Hay quien sostiene que la vida empieza a cambiar cuando uno se interesa por el trabajo de otro. Cabe pensar, por tanto, que ese otro -con permiso de Rimbaud- puede nacer de nuevo a la vida a través de su obra. Es un pensamiento hermoso porque se sabe, sobre todo, que semejante acontecimiento sucede en contadas ocasiones. Pero la vida es caprichosa y en ocasiones teje el milagro: un encuentro pitagórico convertido así en un fenómeno que en realidad nada tiene de ejemplar, pero que de insólito y aislado se nos aparece como una revelación. Eso es al menos lo que sucede con algunas exposiciones, y la obra del fotógrafo checo Josef Koudelka (Moravia, 1938) no es ajena a ello.
Iniciado en la aeronáutica, Koudelka pronto abandonó sus estudios de ingeniería para sumergirse en el panorama cultural de un grupo de jóvenes alocados que coqueteaban con el teatro, el surrealismo y las nuevas tendencias. Un entorno vivo en el que Alfred Jarry, Václav Havel y las vanguardias europeas jugaban la mayor baza para abrirse camino hacia un mundo nuevo, muertos ya Stalin y su émulo checoslovaco Klement Gottwald, nefasto usurpador de los años 50. Desaparecidos estos bastiones del horror, el fotógrafo se inmiscuyó entre numerosos grupos de teatro atraído por un mundo entre bambalinas en el que, sin pudor alguno, se infiltró para presenciar los ensayos. El único pretexto fue la fotografía. Y el ingeniero operó el milagro con una Rolleiflex al cuello, recortando, acotando encuadres, seleccionando fragmentos, manipulando las muestras con tesón hasta que conseguía el detalle que ansiaba. Un minucioso y obsesivo trabajo que, unido a varias tomas al aire libre que evidenciaron su sagacidad con el objetivo, se tradujo en una intensa colaboración con revistas teatrales, para las que diseñó portadas y compuso el cuerpo visual de lo que sería, parcialmente, la victoria de una suerte de renacimiento cultural sobre la tiranía de las dictaduras.

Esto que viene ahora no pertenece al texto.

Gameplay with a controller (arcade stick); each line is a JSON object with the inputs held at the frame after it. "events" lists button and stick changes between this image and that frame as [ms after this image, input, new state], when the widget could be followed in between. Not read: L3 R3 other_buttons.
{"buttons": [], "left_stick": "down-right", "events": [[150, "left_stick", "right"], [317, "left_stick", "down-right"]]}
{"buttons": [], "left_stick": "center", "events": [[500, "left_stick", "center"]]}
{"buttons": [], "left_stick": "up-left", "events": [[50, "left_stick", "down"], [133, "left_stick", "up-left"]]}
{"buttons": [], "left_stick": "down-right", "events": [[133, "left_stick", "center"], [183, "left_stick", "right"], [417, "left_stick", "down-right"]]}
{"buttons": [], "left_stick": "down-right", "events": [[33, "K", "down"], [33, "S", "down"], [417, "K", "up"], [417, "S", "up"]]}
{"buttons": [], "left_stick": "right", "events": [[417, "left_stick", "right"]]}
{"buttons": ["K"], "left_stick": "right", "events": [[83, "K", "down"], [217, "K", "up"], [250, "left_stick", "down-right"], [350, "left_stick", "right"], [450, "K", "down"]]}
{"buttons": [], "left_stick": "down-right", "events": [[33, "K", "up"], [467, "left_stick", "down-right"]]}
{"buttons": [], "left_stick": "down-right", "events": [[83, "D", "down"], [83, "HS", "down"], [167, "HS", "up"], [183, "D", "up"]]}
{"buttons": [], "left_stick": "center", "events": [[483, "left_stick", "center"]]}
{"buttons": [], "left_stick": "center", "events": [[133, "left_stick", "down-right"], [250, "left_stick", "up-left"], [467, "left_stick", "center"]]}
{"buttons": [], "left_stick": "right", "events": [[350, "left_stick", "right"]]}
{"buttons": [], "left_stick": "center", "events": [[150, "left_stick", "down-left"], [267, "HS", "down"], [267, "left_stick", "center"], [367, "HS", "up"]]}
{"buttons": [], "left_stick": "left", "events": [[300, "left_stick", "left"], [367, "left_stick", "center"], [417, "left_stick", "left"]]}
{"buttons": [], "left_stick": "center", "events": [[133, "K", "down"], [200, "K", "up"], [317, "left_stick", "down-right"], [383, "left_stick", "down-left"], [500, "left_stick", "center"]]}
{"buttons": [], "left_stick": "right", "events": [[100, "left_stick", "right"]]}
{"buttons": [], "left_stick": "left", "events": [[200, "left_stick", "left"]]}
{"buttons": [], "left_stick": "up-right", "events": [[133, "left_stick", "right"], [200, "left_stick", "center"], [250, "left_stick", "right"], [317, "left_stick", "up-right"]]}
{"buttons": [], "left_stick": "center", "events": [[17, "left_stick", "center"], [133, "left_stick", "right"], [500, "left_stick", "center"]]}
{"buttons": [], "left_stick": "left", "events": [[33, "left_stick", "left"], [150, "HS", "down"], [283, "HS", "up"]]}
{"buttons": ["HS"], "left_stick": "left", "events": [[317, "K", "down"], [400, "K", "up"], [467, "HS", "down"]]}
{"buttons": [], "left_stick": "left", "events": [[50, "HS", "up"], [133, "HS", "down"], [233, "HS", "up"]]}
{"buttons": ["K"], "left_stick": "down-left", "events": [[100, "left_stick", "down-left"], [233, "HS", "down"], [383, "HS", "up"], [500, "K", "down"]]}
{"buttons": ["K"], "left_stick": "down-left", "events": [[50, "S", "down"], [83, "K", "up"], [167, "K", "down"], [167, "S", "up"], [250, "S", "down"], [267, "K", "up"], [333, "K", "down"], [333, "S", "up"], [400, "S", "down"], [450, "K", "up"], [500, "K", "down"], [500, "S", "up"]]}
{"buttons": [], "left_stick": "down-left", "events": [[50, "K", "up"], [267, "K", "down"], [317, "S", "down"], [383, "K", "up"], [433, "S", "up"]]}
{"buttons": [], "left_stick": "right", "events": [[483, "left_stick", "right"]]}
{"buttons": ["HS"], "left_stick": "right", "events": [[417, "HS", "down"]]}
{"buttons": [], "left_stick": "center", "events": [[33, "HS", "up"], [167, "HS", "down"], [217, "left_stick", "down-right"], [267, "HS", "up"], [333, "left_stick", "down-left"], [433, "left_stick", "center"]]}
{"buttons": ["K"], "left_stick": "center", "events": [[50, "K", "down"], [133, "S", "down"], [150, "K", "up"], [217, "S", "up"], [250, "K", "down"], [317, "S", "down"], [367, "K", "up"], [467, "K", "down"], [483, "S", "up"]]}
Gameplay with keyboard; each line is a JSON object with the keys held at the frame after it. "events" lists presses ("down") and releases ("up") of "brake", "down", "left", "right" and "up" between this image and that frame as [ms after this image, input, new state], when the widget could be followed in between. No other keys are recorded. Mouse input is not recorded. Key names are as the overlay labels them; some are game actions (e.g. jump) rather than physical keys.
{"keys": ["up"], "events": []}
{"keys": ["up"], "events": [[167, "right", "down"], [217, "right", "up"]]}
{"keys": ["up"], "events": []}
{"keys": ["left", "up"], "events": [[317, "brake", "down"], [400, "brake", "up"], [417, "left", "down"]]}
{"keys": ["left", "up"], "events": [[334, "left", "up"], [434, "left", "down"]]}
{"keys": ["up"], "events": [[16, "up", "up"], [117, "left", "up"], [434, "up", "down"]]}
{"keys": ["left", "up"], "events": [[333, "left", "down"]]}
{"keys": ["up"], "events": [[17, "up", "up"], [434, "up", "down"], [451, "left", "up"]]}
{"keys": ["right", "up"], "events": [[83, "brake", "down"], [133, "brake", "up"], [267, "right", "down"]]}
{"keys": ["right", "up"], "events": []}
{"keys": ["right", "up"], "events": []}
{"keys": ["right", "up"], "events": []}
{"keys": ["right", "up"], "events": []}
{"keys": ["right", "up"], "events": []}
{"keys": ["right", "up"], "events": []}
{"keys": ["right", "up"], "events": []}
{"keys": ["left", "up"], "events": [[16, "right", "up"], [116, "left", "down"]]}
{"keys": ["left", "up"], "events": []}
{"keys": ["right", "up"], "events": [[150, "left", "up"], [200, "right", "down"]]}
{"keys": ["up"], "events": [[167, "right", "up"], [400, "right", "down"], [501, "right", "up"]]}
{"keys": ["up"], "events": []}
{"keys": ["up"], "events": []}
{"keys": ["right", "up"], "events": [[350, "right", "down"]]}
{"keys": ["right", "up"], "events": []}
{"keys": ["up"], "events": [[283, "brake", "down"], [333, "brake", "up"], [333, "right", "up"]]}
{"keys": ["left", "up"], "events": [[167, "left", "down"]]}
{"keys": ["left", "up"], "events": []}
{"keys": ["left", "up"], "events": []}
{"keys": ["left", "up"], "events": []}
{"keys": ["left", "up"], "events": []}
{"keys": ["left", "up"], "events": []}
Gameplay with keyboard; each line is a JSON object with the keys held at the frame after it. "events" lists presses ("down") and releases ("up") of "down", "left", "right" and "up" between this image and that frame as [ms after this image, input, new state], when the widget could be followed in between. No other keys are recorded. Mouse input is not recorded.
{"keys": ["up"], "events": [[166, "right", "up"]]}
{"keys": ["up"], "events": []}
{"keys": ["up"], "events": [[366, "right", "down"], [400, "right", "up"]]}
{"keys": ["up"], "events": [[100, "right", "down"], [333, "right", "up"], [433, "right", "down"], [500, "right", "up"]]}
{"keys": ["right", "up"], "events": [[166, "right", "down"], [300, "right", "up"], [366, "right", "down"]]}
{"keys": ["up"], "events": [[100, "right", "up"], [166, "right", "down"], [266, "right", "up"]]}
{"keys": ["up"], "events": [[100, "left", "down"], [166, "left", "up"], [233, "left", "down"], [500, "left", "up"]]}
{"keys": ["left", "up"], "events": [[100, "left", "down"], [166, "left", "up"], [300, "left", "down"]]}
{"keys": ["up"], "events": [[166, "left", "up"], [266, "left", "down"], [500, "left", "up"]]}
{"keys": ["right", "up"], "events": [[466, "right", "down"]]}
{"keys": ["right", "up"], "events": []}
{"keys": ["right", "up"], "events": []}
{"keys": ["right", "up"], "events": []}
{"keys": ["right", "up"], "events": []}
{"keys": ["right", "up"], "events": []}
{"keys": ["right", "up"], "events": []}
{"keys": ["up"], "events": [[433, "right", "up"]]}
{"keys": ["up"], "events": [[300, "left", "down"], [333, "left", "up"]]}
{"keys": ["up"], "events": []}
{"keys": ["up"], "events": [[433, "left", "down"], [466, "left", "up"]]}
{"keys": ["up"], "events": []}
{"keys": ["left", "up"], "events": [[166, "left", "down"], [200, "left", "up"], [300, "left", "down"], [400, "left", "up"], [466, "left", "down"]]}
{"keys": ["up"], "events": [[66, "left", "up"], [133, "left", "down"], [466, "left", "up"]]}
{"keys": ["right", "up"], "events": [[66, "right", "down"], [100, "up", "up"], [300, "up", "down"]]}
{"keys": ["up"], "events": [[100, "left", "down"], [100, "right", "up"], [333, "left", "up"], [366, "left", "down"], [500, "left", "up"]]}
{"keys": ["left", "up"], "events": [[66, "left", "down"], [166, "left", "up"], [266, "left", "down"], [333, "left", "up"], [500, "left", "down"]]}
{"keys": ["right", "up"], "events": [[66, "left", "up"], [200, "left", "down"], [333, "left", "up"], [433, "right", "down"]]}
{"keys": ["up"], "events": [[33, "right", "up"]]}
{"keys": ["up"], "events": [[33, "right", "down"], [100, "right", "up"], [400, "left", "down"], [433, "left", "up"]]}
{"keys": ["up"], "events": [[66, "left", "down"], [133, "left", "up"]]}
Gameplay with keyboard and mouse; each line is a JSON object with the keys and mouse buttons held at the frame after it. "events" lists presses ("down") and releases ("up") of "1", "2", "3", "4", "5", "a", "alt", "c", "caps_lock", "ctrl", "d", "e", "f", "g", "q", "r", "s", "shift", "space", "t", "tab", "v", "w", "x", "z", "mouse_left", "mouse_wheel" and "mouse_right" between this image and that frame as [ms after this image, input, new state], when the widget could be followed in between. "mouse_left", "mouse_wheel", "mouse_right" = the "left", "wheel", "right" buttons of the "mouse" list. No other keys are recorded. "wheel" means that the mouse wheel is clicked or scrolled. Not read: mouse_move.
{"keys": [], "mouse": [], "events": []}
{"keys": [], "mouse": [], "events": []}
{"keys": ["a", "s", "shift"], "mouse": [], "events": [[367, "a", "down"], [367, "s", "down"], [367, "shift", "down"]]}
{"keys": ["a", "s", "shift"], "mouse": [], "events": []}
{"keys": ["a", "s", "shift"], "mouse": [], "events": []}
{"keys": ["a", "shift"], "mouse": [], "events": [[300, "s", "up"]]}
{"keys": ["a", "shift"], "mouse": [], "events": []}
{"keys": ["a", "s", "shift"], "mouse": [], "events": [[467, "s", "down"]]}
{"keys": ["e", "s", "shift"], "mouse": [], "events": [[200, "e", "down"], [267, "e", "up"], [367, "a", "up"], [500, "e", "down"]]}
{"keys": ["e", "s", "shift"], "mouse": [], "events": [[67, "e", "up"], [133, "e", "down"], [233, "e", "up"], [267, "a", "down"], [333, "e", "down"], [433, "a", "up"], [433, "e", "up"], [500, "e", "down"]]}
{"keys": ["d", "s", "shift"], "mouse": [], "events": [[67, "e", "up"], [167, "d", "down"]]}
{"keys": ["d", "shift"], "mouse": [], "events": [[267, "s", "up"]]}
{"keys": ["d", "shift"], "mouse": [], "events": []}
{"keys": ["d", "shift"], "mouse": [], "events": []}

Su evolución puede calibrarse desde varias perspectivas. La técnica es una de las más sugerentes, porque a través de ella comprobamos que la tecnología no sólo es el instrumento de una determinada evolución individual, sino también un vehículo capaz de dilatar el vocabulario en base a la adopción de distintos formatos, soportes o herramientas. De nuevo la conjunción y, sobre todo, el aislamiento. Quien decidiese emprender un análisis epistemológico de la obra de Koudelka lo vería con claridad: la marginalidad es el primer motor de su creatividad. La misma que lo llevaría a abandonar Praga para vagar por campamentos gitanos y retratar así su vida, sus miserias y su cotidianidad ritual y cifrada. Esta vez el pretexto fue más humano que artístico, y su afán por llevarlo a cabo trascendió la mera publicación del libro que llevaba años planeando dar a luz. La Rolleiflex y un gran angular fueron los únicos instrumentos que utilizó y, como apunta Matthew Witkovsky, comisario de la muestra, «lo que empezó en los años 60 como una investigación sobre los límites entre el arte y el ritual se convirtió […] en un documento social para las revistas ilustradas». Auspiciado, en cierto modo, por Cartier-Bresson, Elliott Erwitt o John Szarkowski, entonces conservador de fotografía del MoMA de Nueva York, colaboró en revistas como Camera o la legendaria Life. De las miles de tomas que hizo, logró salvarse un centenar, de las cuales sobrevivió una treintena. El resultado de la primera exhibición de este trabajo se redujo a 27 fotografías expuestas en el vestíbulo de un pequeño teatro de Praga. La marginalidad.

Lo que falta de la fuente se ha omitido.